The Supreme Court of British Columbia case serves as a cautionary tale that “online review platforms are not a carte blanche to say whatever one wishes without potential consequences,” Justice Gordon Weatherhill wrote in his judgment.
In court documents, Weatherhill outlines how Rosa Campagna Deck hired Kelowna plastic surgeon Brian Peterson to perform a breast augmentation in 2015, but she was unhappy with the results that left her with one breast lower than the other.
Three years later, she posted reviews on her website and on Google Reviews which called into question Peterson’s competency and reputation while claiming he made mistakes, allegations that were later dismissed by the court, which found she misrepresented the facts.
Initially Peterson asked the blogger to remove her reviews, but she said no.
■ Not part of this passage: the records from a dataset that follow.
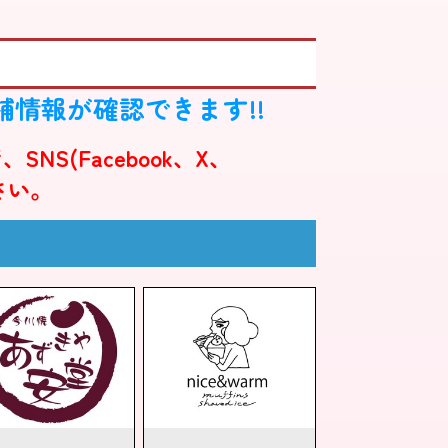
情報が確認できます!!
(Facebook、X、
ださい。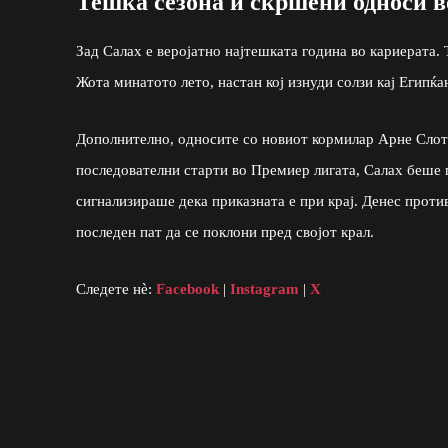
Тешка сезона и скршени односи в
Зад Салах е веројатно најтешката година во кариерата
Жота минатото лето, настан кој изнуди солзи кај Египќа
Дополнително, односите со новиот кормилар Арне Слот с
последователни старти во Премиер лигата, Салах беше п
сигнализираше дека приказната е при крај. Денес проти
последен пат да се поклони пред својот крал.
Следете нè:
Facebook
|
Instagram
|
X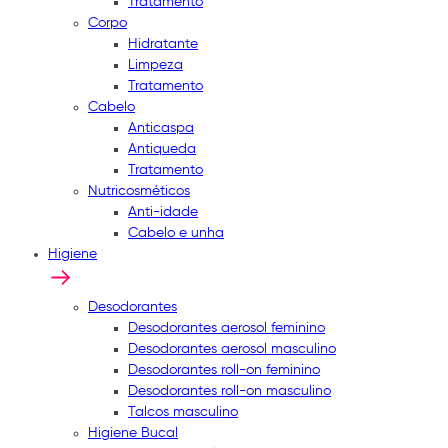
Tratamento
Corpo
Hidratante
Limpeza
Tratamento
Cabelo
Anticaspa
Antiqueda
Tratamento
Nutricosméticos
Anti-idade
Cabelo e unha
Higiene
Desodorantes
Desodorantes aerosol feminino
Desodorantes aerosol masculino
Desodorantes roll-on feminino
Desodorantes roll-on masculino
Talcos masculino
Higiene Bucal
Peterson then filed a defamation suit.
In defamation cases, truth is the ultimate defence. Ultimately, Justice Weatherhill found that many of Campagna Deck’s statements were false. As well, her reviews relied heavily on opinion, which can also be protected under fair comment, but those comments need to be based on fact.
“The defendant’s description of a number of the background facts that make up the Posts, I conclude, misrepresents the facts,” wrote the judge.
“Consumer reviews, as a general principle, ought to be encouraged and there is a very real danger of a chilling effect if they are curtailed. However, such reviews should not be left unbridled,” he wrote.
“Defamatory comments dressed up as reviews that are not factual or do not qualify as fair comment are subject to the laws of defamation.”
Along with the damages, Campagna Deck must also remove the reviews.